優大くんの言動はマシュマロみたいに甘くて軽い。
四、思い出を盗みたい。




教室の中は、葬式並みにしいんと静まり返っていて女子が泣いている。
紗矢はさっきと逆で皆を慰めていて、男子たちはまだ怒っていた。
「なんだよ、あいつ。へたへらしやがって」
「転校のこと、少しぐらい相談してくれたってよかったのに」

怒っているのに、どこか心配している様子で……陣之内君の日ごろの行いが良いせいかさっきの喧嘩はもうなあなあになってしまっていた。

「おい、陣之内はどこにいった!」

織田先生が、再び入ってくる。そして教室中を見てまわったがここには彼はいなかった。
なぜなら大分前に織田先生に連れられて彼は指導室へ行っていたはず。

「あいつが逃げた。

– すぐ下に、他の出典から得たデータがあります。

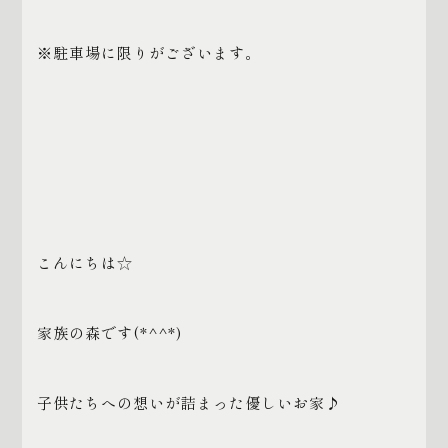
※駐車場に限りがございます。
こんにちは☆
家族の森です(*^^*)
子供たちへの想いが詰まった優しいお家♪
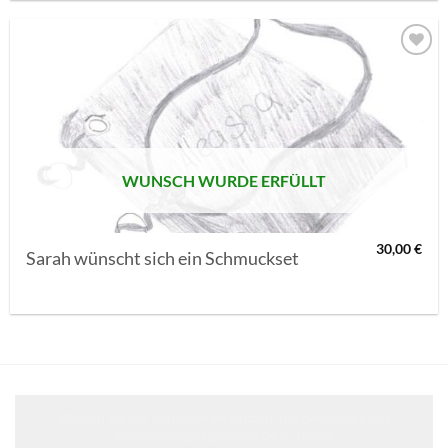
AUF MEINE
MERKLISTE
SETZEN
WUNSCH WURDE ERFÜLLT
30,00
€
Sarah wünscht sich ein Schmuckset
Klicken Sie auf den unteren Button, um den Inhalt von
erweiterungen.gooding.de zu laden.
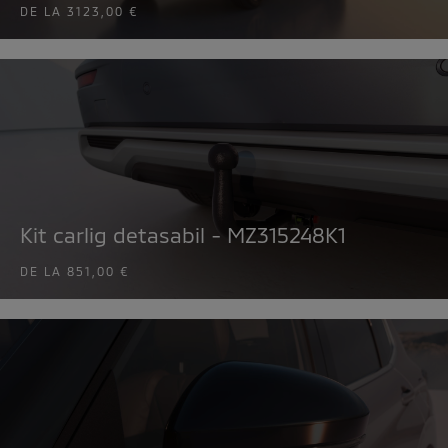
DE LA
3123,00 €
Kit carlig detasabil - MZ315248K1
DE LA
851,00 €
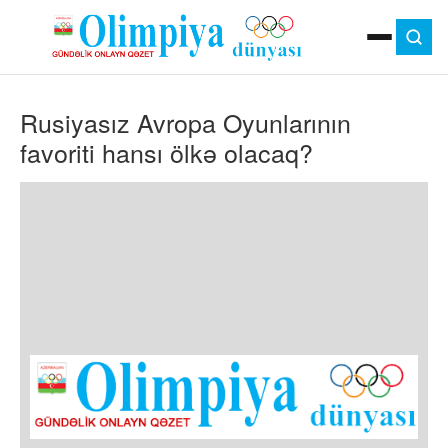
ANA SƏHIFƏ
Rusiyasız Avropa Oyunlarının
MOK
OLIMPIYA OYUNLARI
favoriti hansı ölkə olacaq?
ÇAP VERSIYASI
TV
GÜNDƏM
İDMAN
OLIMPIYA HƏRƏKATI
MƏDƏNIYYƏT
MÜSAHIBƏ
FOTO
VIDEO
DIGƏR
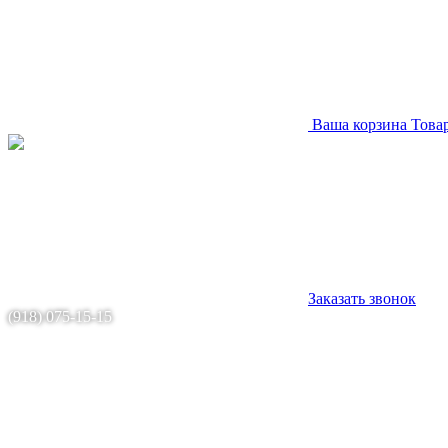
Ваша корзина
Това
Заказать звонок
(918) 075-15-15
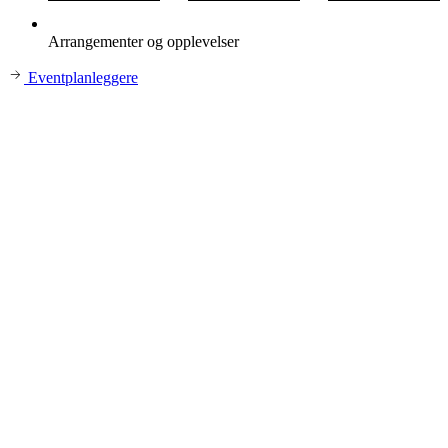
Arrangementer og opplevelser
Eventplanleggere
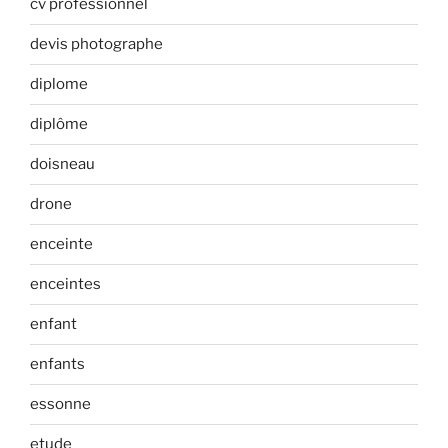
cv professionnel
devis photographe
diplome
diplôme
doisneau
drone
enceinte
enceintes
enfant
enfants
essonne
etude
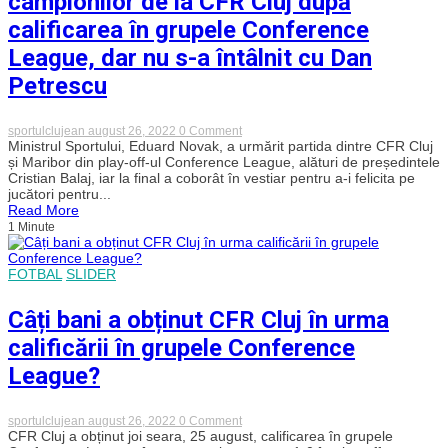
campionilor de la CFR Cluj după
calificarea în grupele Conference
League, dar nu s-a întâlnit cu Dan
Petrescu
on
sportulclujean
august 26, 2022
0 Comment
Ministrul
Ministrul Sportului, Eduard Novak, a urmărit partida dintre CFR Cluj
Sportului,
și Maribor din play-off-ul Conference League, alături de președintele
în
Cristian Balaj, iar la final a coborât în vestiar pentru a-i felicita pe
vestiarul
jucători pentru...
campionilor
Read More
de
1 Minute
la
CFR
Cluj
după
FOTBAL
SLIDER
calificarea
în
grupele
Câți bani a obținut CFR Cluj în urma
Conference
League,
calificării în grupele Conference
dar
nu
League?
s-
a
întâlnit
on
sportulclujean
august 26, 2022
0 Comment
cu
Câți
CFR Cluj a obținut joi seara, 25 august, calificarea în grupele
Dan
bani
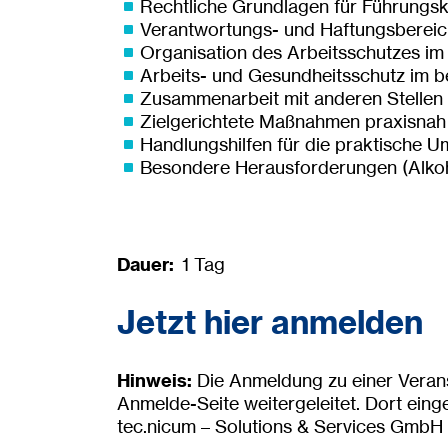
Rechtliche Grundlagen für Führungsk
Verantwortungs- und Haftungsberei
Organisation des Arbeitsschutzes i
Arbeits- und Gesundheitsschutz im be
Zusammenarbeit mit anderen Stellen (
Zielgerichtete Maßnahmen praxisnah 
Handlungshilfen für die praktische 
Besondere Herausforderungen (Alkoh
Dauer:
1 Tag
Jetzt hier anmelden
Hinweis:
Die Anmeldung zu einer Verans
Anmelde-Seite weitergeleitet. Dort ei
tec.nicum – Solutions & Services GmbH v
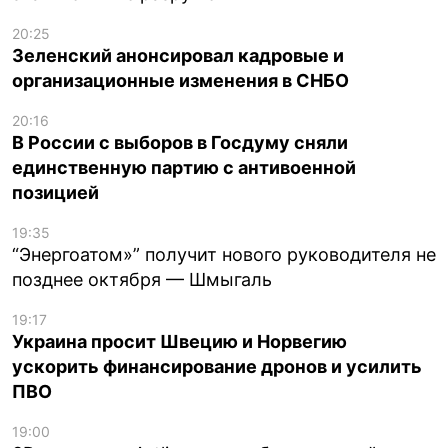
20:25
Зеленский анонсировал кадровые и
организационные изменения в СНБО
20:16
В России с выборов в Госдуму сняли
единственную партию с антивоенной
позицией
19:35
“Энергоатом»” получит нового руководителя не
позднее октября — Шмыгаль
19:17
Украина просит Швецию и Норвегию
ускорить финансирование дронов и усилить
ПВО
19:00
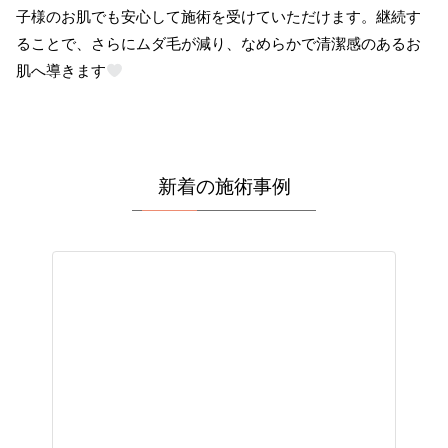
子様のお肌でも安心して施術を受けていただけます。継続す
ることで、さらにムダ毛が減り、なめらかで清潔感のあるお
肌へ導きます
新着の施術事例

鞄を取りに来るかもしれないので、ここで待たせてもらうぞ」

先生のその一言でクラスが一致団結したかのように、蜘蛛の巣掻き分け廊下へ飛び出す。
私も美術部に逃げると、廊下が水滴で濡れているのが分かった。

その水滴が美術室のドアの前で止まっている。

 恐る恐るドアを開けると、やはり陣之内くんは居た。
 しかも後ろに飾っていた私の絵を両手で外そうとしているところだった。